** begin **
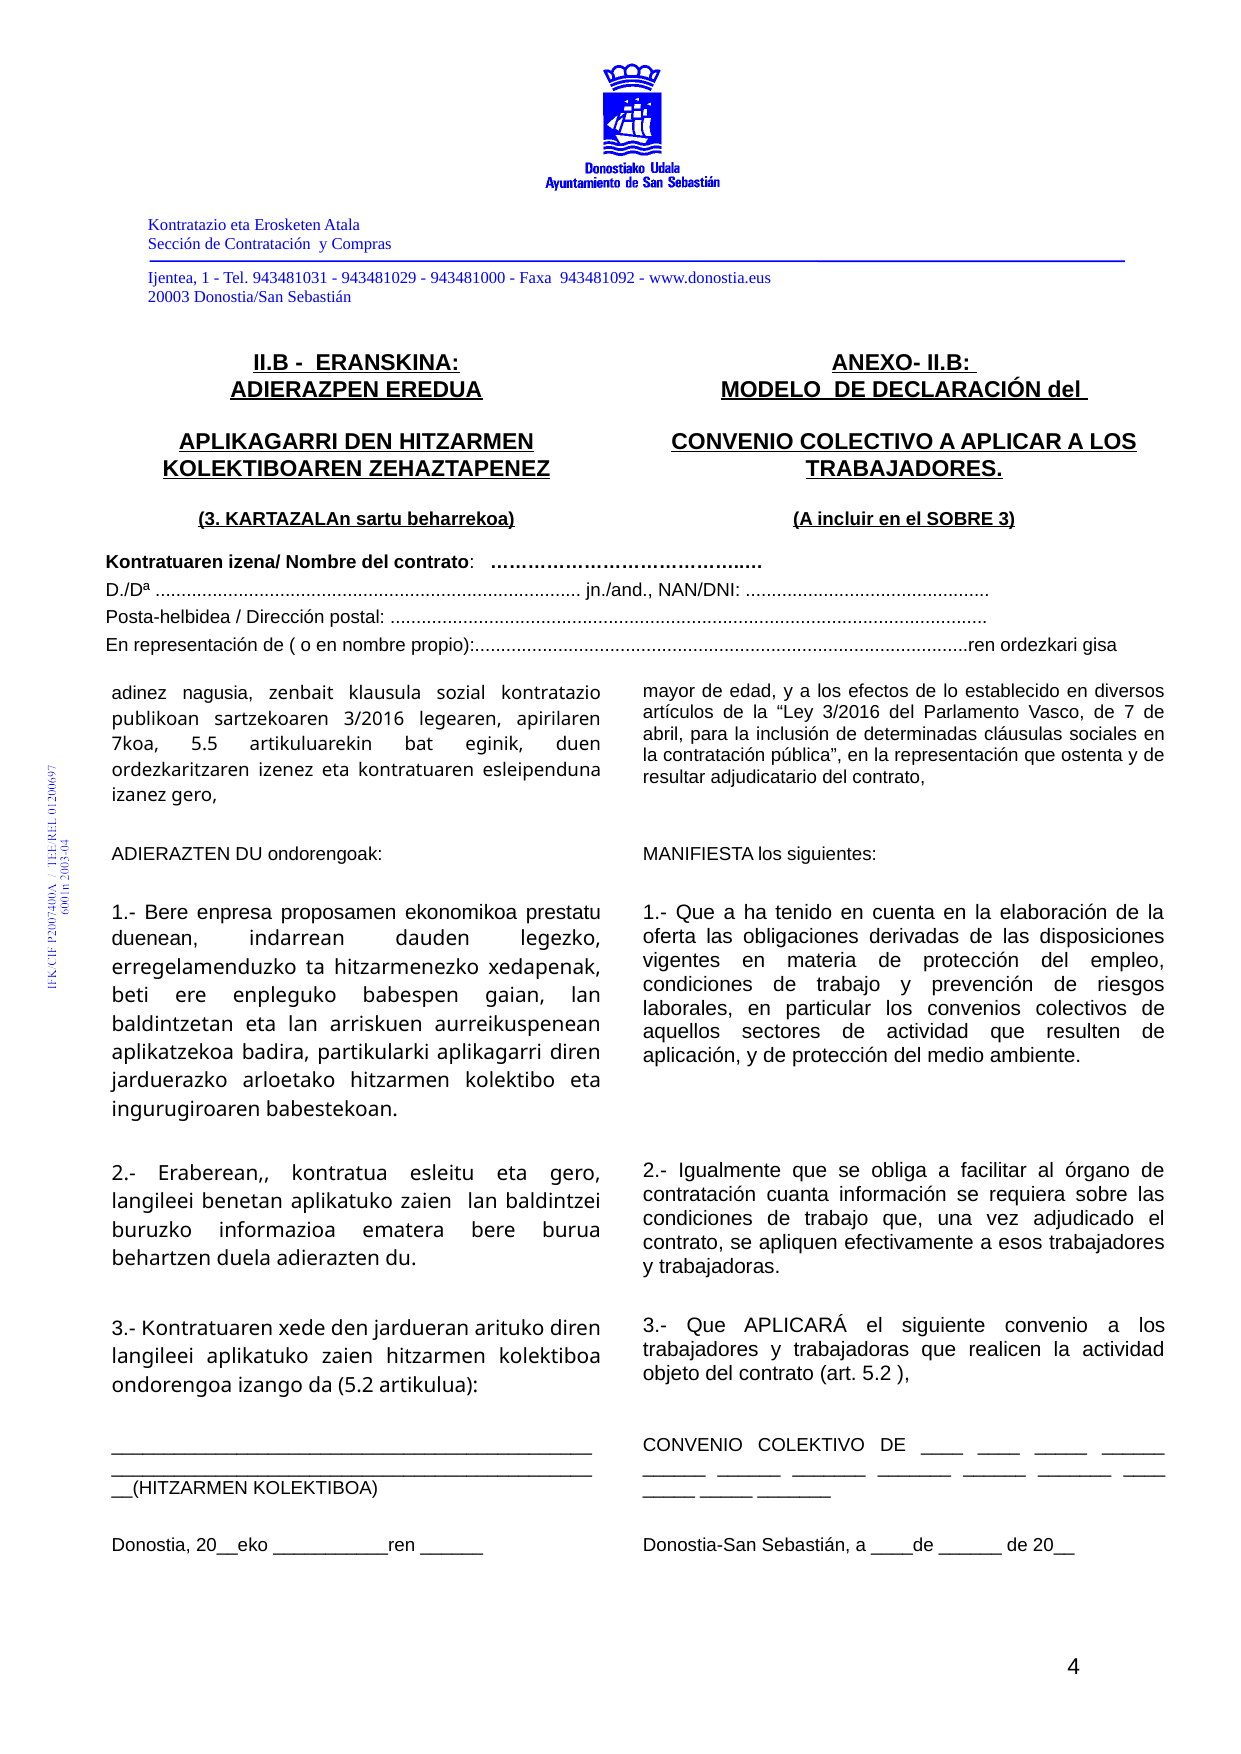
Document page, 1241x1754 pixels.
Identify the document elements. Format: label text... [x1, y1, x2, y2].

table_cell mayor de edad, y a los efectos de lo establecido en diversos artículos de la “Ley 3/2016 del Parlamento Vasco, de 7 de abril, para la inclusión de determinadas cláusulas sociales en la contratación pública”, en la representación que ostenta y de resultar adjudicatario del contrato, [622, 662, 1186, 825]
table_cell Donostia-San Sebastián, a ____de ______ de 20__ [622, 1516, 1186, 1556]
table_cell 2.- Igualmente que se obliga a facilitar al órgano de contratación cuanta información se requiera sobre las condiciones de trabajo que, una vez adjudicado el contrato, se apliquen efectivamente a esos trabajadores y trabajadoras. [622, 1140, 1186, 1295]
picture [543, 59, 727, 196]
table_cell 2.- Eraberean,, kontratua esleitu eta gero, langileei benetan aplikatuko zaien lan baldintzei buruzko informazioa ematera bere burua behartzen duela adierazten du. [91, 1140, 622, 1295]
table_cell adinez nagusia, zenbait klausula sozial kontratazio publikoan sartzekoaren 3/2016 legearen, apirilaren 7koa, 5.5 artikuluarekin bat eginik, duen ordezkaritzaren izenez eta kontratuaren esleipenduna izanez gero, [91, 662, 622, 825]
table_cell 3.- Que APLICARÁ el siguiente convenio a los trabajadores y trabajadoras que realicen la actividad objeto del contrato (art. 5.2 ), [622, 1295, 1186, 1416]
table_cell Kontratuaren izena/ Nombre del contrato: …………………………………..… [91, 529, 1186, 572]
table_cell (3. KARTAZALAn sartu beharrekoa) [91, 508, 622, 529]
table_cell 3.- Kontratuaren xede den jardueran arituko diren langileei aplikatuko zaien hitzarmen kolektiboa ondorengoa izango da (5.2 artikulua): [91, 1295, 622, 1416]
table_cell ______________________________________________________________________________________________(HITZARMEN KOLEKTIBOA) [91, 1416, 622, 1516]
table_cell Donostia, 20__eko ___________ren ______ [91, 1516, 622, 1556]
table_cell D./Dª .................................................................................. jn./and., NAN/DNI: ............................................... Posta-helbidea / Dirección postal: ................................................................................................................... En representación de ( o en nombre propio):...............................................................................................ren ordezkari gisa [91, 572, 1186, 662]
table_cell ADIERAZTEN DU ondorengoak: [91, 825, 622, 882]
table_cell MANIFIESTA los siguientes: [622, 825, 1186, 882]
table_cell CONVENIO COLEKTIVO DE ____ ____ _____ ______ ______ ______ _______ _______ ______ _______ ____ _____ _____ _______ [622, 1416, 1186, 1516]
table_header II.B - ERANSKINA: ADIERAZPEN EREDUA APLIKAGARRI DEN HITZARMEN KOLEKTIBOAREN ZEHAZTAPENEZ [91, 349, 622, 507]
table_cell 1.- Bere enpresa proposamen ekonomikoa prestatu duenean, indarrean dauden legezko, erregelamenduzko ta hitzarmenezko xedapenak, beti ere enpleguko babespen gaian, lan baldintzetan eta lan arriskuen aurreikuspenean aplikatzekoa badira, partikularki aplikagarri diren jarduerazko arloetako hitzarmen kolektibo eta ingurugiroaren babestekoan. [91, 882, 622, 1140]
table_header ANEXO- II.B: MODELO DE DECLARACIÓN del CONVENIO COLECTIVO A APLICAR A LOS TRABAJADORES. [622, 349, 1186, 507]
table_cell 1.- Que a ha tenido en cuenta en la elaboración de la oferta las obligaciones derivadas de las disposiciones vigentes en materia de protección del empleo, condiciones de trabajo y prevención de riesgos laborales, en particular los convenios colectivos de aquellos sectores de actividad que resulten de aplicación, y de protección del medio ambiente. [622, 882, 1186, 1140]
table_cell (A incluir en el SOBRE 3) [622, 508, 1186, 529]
** end **
** begin **
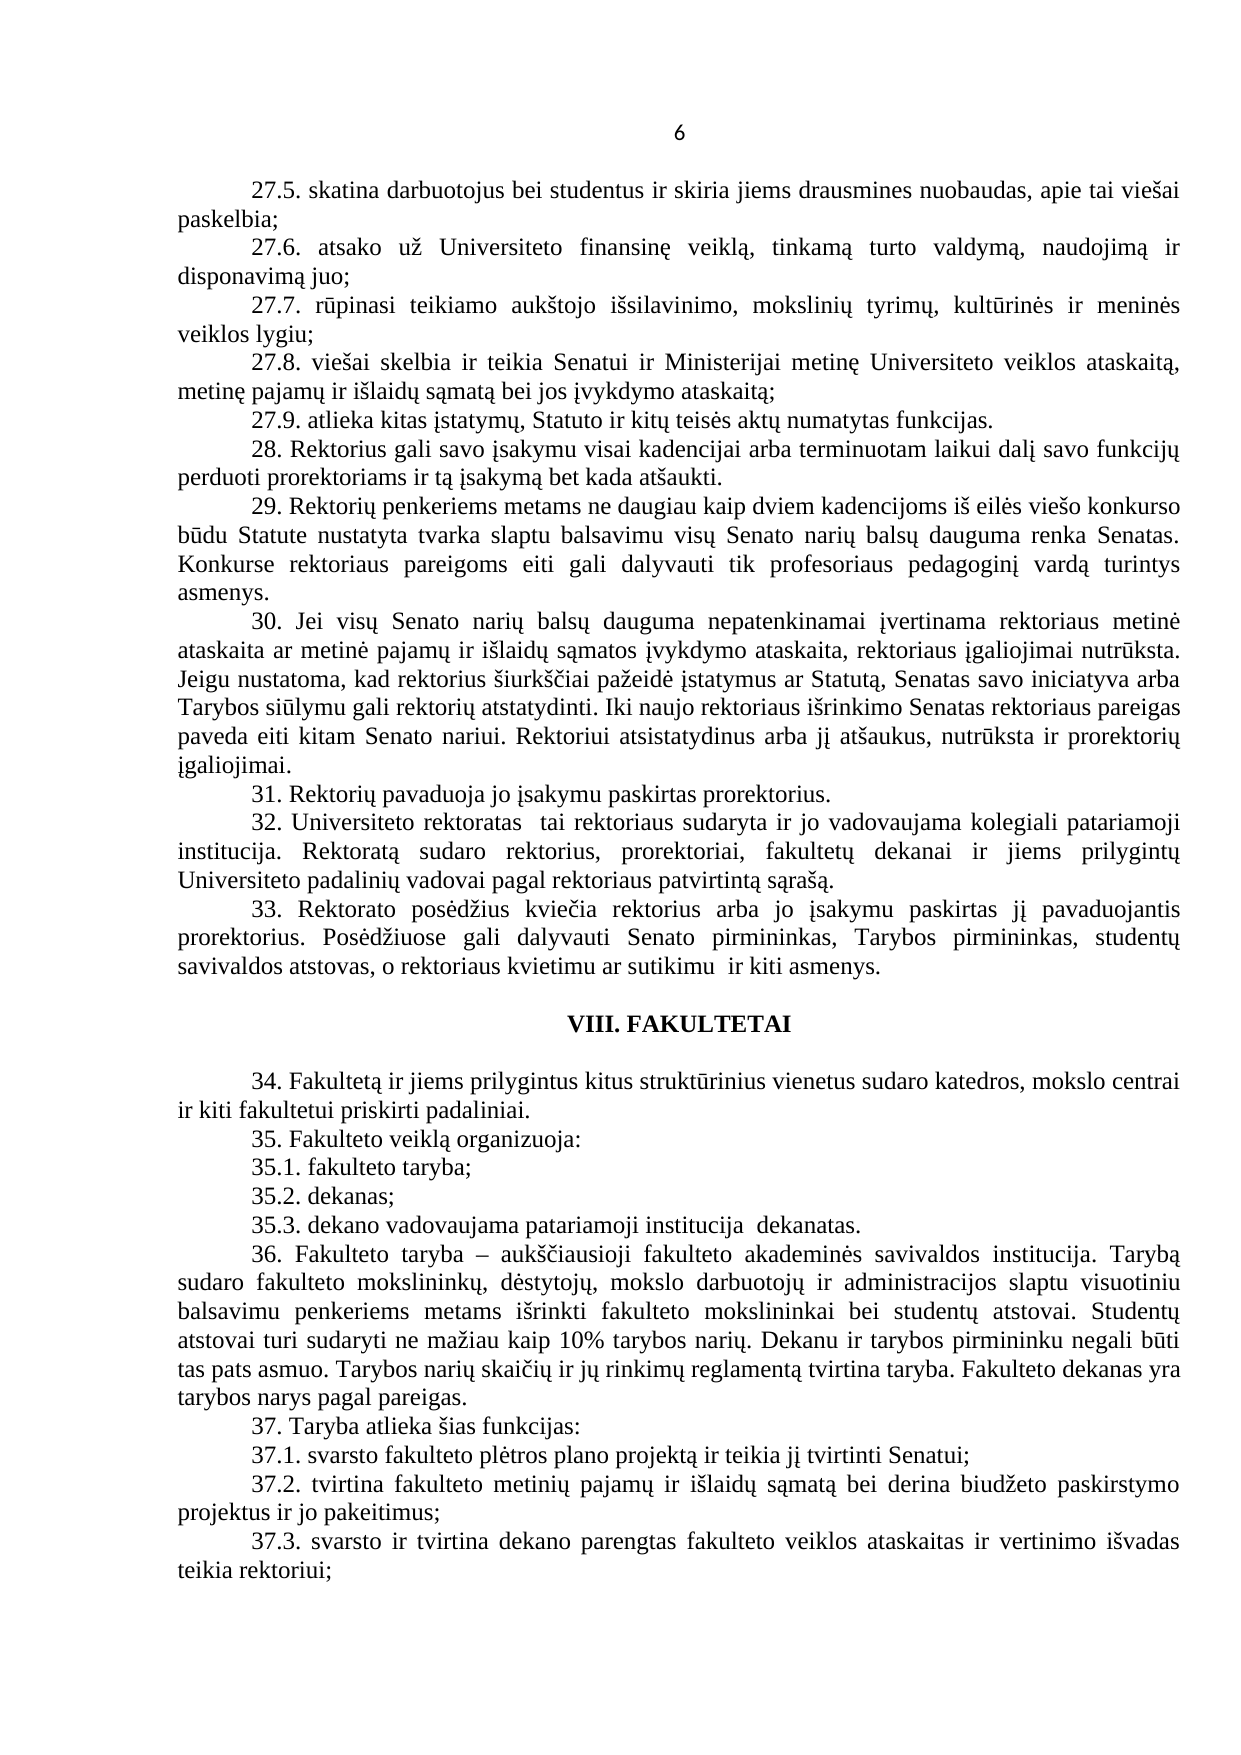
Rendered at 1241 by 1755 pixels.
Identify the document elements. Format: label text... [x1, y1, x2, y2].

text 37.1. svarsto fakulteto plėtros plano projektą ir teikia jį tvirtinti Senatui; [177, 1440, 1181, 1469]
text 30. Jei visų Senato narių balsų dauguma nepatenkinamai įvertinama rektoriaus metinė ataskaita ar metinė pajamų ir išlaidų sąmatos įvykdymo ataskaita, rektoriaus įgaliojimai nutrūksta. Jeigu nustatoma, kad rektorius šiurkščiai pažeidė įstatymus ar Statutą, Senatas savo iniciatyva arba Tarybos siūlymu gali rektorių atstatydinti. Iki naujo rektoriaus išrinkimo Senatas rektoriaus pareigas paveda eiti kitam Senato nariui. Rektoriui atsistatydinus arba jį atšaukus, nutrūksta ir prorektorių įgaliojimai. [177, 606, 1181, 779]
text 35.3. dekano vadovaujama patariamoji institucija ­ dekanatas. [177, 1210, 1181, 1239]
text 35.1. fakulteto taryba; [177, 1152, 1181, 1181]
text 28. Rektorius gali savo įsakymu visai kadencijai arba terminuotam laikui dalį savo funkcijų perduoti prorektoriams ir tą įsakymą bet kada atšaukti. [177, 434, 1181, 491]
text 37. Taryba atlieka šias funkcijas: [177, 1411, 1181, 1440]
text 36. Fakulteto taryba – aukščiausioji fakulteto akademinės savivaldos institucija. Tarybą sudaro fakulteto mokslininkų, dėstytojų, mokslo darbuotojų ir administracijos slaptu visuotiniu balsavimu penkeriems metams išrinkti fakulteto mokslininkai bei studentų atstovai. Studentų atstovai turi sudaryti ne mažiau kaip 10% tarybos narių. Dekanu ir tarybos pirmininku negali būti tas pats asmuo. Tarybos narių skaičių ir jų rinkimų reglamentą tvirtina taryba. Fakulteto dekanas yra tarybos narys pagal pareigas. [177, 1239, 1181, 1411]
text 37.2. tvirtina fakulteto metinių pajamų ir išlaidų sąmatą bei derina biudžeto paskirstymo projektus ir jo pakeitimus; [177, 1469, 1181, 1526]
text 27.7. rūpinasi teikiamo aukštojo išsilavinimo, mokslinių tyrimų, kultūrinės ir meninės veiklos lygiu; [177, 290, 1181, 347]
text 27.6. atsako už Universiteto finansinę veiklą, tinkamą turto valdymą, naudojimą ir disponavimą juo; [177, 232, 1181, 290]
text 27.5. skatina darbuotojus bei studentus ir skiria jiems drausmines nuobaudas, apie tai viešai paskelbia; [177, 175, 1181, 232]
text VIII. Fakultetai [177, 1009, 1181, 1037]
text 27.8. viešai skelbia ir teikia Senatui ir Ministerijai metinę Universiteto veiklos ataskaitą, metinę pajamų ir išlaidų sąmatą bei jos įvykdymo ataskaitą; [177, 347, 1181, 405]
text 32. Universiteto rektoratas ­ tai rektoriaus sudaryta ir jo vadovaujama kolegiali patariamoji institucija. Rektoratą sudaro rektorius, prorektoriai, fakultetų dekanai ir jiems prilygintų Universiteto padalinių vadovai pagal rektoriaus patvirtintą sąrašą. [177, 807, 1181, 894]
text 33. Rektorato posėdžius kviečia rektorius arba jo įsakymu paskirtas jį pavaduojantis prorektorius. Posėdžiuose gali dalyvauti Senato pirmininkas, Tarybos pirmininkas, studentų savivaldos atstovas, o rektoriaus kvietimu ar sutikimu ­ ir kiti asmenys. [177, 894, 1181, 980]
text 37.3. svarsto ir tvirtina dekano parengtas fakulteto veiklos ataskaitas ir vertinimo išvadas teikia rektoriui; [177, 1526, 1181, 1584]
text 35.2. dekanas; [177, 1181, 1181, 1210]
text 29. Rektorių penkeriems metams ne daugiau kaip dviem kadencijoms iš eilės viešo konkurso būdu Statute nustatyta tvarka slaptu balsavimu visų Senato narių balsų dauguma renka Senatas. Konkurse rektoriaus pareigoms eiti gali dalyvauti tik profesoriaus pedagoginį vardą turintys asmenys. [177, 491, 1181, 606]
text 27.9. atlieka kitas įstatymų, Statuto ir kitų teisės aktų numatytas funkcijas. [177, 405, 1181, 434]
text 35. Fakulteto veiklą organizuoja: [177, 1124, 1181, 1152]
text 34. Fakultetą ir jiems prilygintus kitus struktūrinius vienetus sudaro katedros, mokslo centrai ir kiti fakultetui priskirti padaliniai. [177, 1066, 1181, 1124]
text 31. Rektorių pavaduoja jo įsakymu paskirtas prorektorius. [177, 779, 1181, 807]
** end **
What to do:
Please identify and copy in full every line of the entries above that contains the string "tvirtina". Only matches with the same case count.

Answer for this exercise:
text 36. Fakulteto taryba – aukščiausioji fakulteto akademinės savivaldos institucija. Tarybą sudaro fakulteto mokslininkų, dėstytojų, mokslo darbuotojų ir administracijos slaptu visuotiniu balsavimu penkeriems metams išrinkti fakulteto mokslininkai bei studentų atstovai. Studentų atstovai turi sudaryti ne mažiau kaip 10% tarybos narių. Dekanu ir tarybos pirmininku negali būti tas pats asmuo. Tarybos narių skaičių ir jų rinkimų reglamentą tvirtina taryba. Fakulteto dekanas yra tarybos narys pagal pareigas. [177, 1239, 1181, 1411]
text 37.2. tvirtina fakulteto metinių pajamų ir išlaidų sąmatą bei derina biudžeto paskirstymo projektus ir jo pakeitimus; [177, 1469, 1181, 1526]
text 37.3. svarsto ir tvirtina dekano parengtas fakulteto veiklos ataskaitas ir vertinimo išvadas teikia rektoriui; [177, 1526, 1181, 1584]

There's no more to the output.